• [Your assignment]: Transcribe the lines below verbatim, leaving out the pictures.

• [Information provided]:
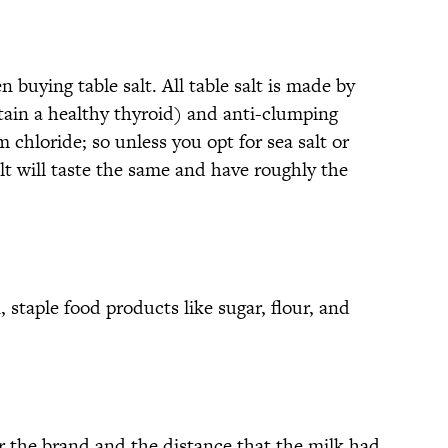
 buying table salt. All table salt is made by
ain a healthy thyroid) and anti-clumping
 chloride; so unless you opt for sea salt or
salt will taste the same and have roughly the
 staple food products like sugar, flour, and
or the brand and the distance that the milk had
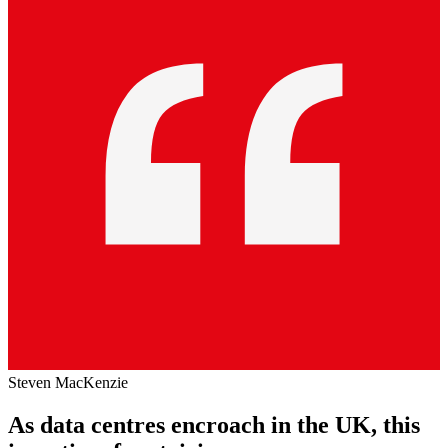
Steven MacKenzie
As data centres encroach in the UK, this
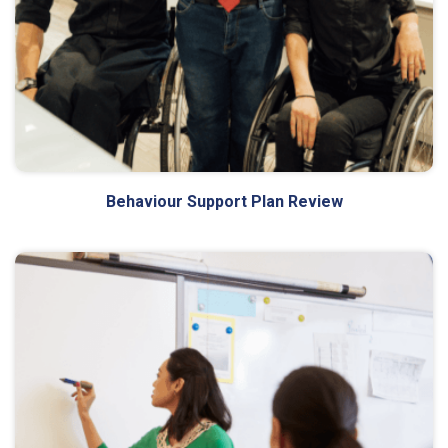
Behaviour Support Plan Review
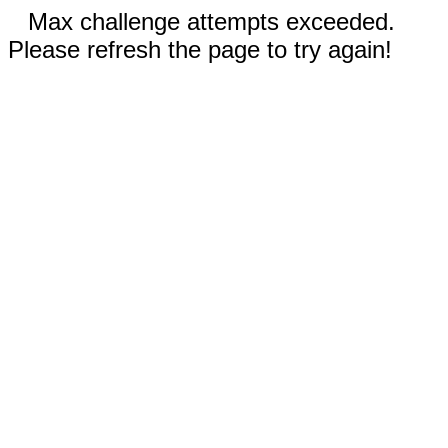
Max challenge attempts exceeded.
Please refresh the page to try again!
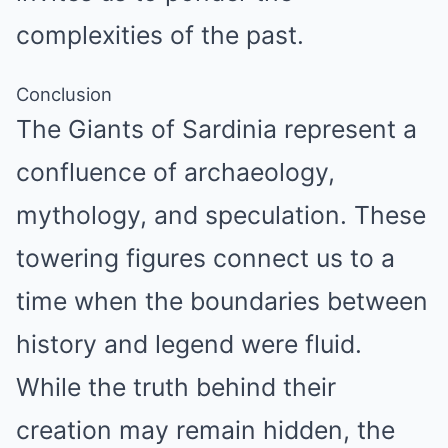
complexities of the past.
Conclusion
The Giants of Sardinia represent a
confluence of archaeology,
mythology, and speculation. These
towering figures connect us to a
time when the boundaries between
history and legend were fluid.
While the truth behind their
creation may remain hidden, the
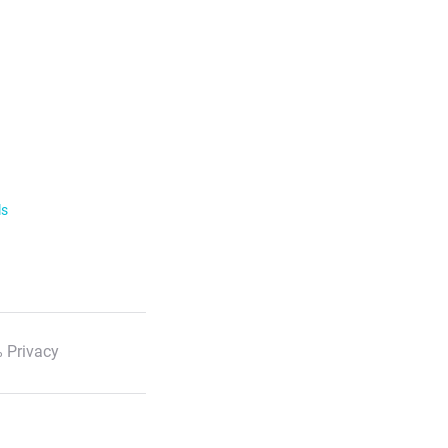
ls
 Privacy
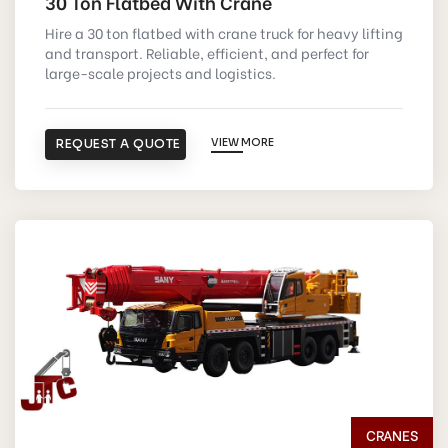
30 Ton Flatbed With Crane
Hire a 30 ton flatbed with crane truck for heavy lifting
and transport. Reliable, efficient, and perfect for
large-scale projects and logistics.
REQUEST A QUOTE
VIEW MORE
CRANES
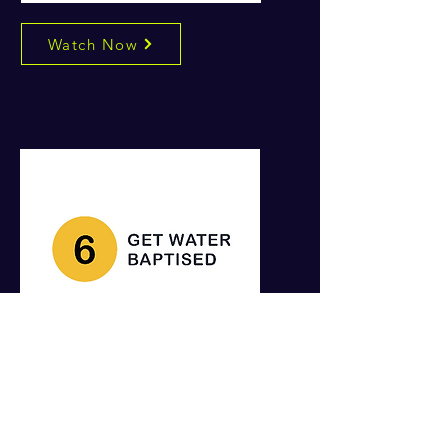
Watch Now
Watch Now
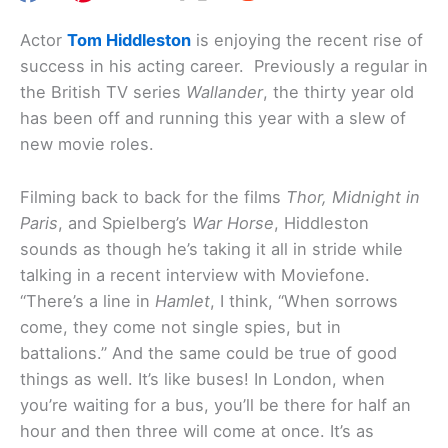
Actor
Tom Hiddleston
is enjoying the recent rise of
success in his acting career. Previously a regular in
the British TV series
Wallander
, the thirty year old
has been off and running this year with a slew of
new movie roles.
Filming back to back for the films
Thor, Midnight in
Paris
, and Spielberg’s
War Horse
, Hiddleston
sounds as though he’s taking it all in stride while
talking in a recent interview with Moviefone.
“There’s a line in
Hamlet
, I think, “When sorrows
come, they come not single spies, but in
battalions.” And the same could be true of good
things as well. It’s like buses! In London, when
you’re waiting for a bus, you’ll be there for half an
hour and then three will come at once. It’s as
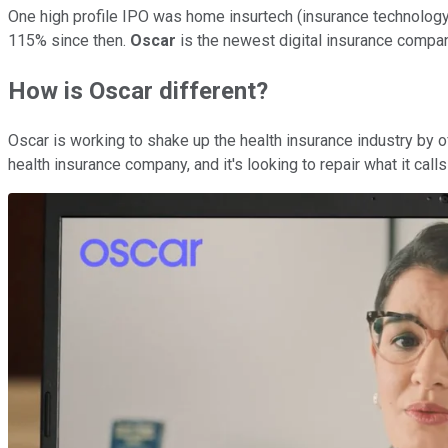
One high profile IPO was home insurtech (insurance technolo
115% since then.
Oscar
is the newest digital insurance compan
How is Oscar different?
Oscar is working to shake up the health insurance industry by o
health insurance company, and it's looking to repair what it call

• [Task solution]:
 buying table salt. All table salt is made by
ain a healthy thyroid) and anti-clumping
 chloride; so unless you opt for sea salt or
salt will taste the same and have roughly the
 staple food products like sugar, flour, and
or the brand and the distance that the milk had
Steven MacKenzie
As data centres encroach in the UK, this
Behaviour Support Plan Review
Max challenge attempts exceeded.
Please refresh the page to try again!
complexities of the past.
Conclusion
The Giants of Sardinia represent a
confluence of archaeology,
mythology, and speculation. These
towering figures connect us to a
time when the boundaries between
history and legend were fluid.
While the truth behind their
creation may remain hidden, the
ls
 Privacy
30 Ton Flatbed With Crane
Hire a 30 ton flatbed with crane truck for heavy lifting
and transport. Reliable, efficient, and perfect for
large-scale projects and logistics.
REQUEST A QUOTE
VIEW MORE
CRANES
Watch Now
Watch Now
Actor
Tom Hiddleston
is enjoying the recent rise of
success in his acting career. Previously a regular in
the British TV series
Wallander
, the thirty year old
has been off and running this year with a slew of
new movie roles.
Filming back to back for the films
Thor, Midnight in
Paris
, and Spielberg’s
War Horse
, Hiddleston
sounds as though he’s taking it all in stride while
talking in a recent interview with Moviefone.
“There’s a line in
Hamlet
, I think, “When sorrows
come, they come not single spies, but in
battalions.” And the same could be true of good
things as well. It’s like buses! In London, when
you’re waiting for a bus, you’ll be there for half an
hour and then three will come at once. It’s as
One high profile IPO was home insurtech (insurance technolo
115% since then.
Oscar
is the newest digital insurance compan
How is Oscar different?
Oscar is working to shake up the health insurance industry by o
health insurance company, and it's looking to repair what it call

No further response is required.